‘Jersey City for Bernie’ team says they plan to run freeholder candidates at campaign kickoff


The “Jersey City for Bernie” campaign held an official launch party The Factory on Communipaw Avenue, laying out the Garden State game plan for supporting U.S. Senator Bernie Sanders (D-VT) in the June 2nd presidential primary.

By Mike Montemarano/Hudson County View

Bernie for JC Campaign Vice Chair Barry Brendel said that while he sees Sanders as the only candidate that can “somehow pull through” Super Tuesday on March 28, there will likely be a push for a second ballot – including the vote of 750 superdelegates.

Nevertheless, he’s confident in the pool of volunteers working state by state on phone banks, in a campaign which he described as a “national organism.”

“We’re a big pot of delegates, and it will be the last primary prior to the convention in July,” Brendel began.

“New Jersey will be the last thing people remember, and I sincerely doubt it will be over and irrelevant by June. We’re one giant, national organism. Everyone in New Jersey and in this country is an Iowa volunteer right now. If you’re not calling Iowa, you’re calling New Hampshire which is next up. We’ve made five million calls over the past three weeks. I can’t imagine any other campaign has made even 500,000 in that time.”

Additionally, Brendel told supporters there that volunteering to register younger crowds as voters would be crucial to the campaign, as Sander’s favorability weighs very heavily toward those ages 29 and under.

Roger Quesada, a North Bergen native who unsuccessfully ran for a state assembly seat last year, told those in attendance that running on a progressive platform is efficacious, win or lose.

He also noted that it’s likely that the Sanders campaign will seek out Hudson County Freeholder candidates to run on their ticket for more optimal ballot placement.

“I was inspired by this movement personally,” Quesada said. “My family came from Cuba in the 1960s and they’re traumatized with ideas of leftism.”What we need to focus on because we do have a generational divide here and drive down that this is about democracy, and the average people getting something out of what they’re putting into the pie.”

“Northern Hudson County is a very difficult place politically to run, but I did it, and I’m not floating in the river, so I feel good about it. Anybody can do it. I didn’t necessarily run to win, but on an environmental platform, which isn’t nubmer one on the agenda of the Latino community. While it wasn’t singlehanded, we helped defeat a power plant in North Bergen which would have raised emissions drastically along with several environmental organizations.”

What to do about Sanders’ positioning on local ballots was another topic of discussion.

Researchers almost unilaterally agree that having a favorable position at the top of the ballot tips the scales to a certain extent in any given election.

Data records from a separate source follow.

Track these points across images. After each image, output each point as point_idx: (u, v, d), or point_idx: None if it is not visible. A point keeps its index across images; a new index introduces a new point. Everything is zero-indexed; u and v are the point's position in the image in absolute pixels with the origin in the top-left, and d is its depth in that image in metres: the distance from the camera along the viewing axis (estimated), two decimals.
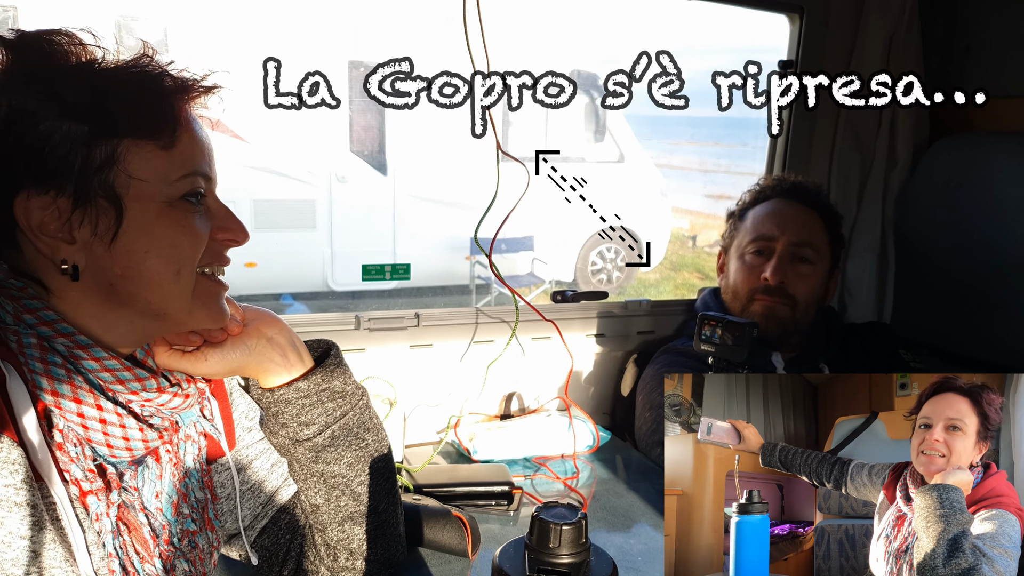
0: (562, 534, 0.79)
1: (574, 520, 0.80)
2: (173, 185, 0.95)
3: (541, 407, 2.11)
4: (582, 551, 0.80)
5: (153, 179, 0.94)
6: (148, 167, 0.93)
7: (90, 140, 0.90)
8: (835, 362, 2.05)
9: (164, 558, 1.00)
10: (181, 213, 0.97)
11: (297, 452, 1.20)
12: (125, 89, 0.94)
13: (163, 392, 1.00)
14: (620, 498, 1.74)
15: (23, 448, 0.86)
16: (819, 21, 2.36)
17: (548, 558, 0.79)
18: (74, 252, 0.92)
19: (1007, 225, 2.11)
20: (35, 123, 0.89)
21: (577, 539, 0.80)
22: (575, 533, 0.80)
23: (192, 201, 0.98)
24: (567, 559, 0.79)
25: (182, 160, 0.96)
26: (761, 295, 1.99)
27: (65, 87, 0.91)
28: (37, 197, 0.90)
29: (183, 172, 0.96)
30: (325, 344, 1.25)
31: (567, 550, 0.79)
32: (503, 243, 8.39)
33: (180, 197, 0.96)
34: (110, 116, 0.92)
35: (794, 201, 2.06)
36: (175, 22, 7.15)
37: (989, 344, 2.20)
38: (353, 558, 1.23)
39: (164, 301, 0.98)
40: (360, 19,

“In Jersey, it’s a very complex ballot. Trust me when I say that Bernie could get buried in the bottom right of the ballot unless he gets a U.S. Senate candidate, which we’ve got, along with nine freeholder candidates,” Brendel told HCV.

“So, sign up to be a freeholder, otherwise the clerks have the ability to say ‘we’ve got our presidential candidates up here, and you can be down here on June 2.'”

Larry Hamm, a longtime community activist in Newark and U.S. Senate candidate running on Sanders’ ticket, spoke at length about why he chose to run alongside Sanders.

“Don’t let these folks ‘psycho’ you. Some of you are walking around with long faces, and people at the debate parties look all demoralized. This is psychological propaganda. What do you think the media that’s owned by the billionaires are gonna do, let Bernie Sanders come out a winner on TV? Hell no,” Hamm exclaimed.

“Bernie Sanders is us. He is an activist. He has been in the movement for more than 60 years. I saw a photograph the other day of Bernie Sanders as a student getting arrested for protesting segregated housing in Chicago … We have someone who has been for peace, justice, and equality for more than half a century. This is not a conventional campaign, this is a people’s movement for justice operating in the electoral arena.”

Union leader and Vice Chair to Sanders’ NJ Campaign, Patricia Campos-Medina, said that whether the Hudson County Democratic Organization chooses to have a closed primary or not, Sanders supporters need to count on a movement independent of the local “machine.”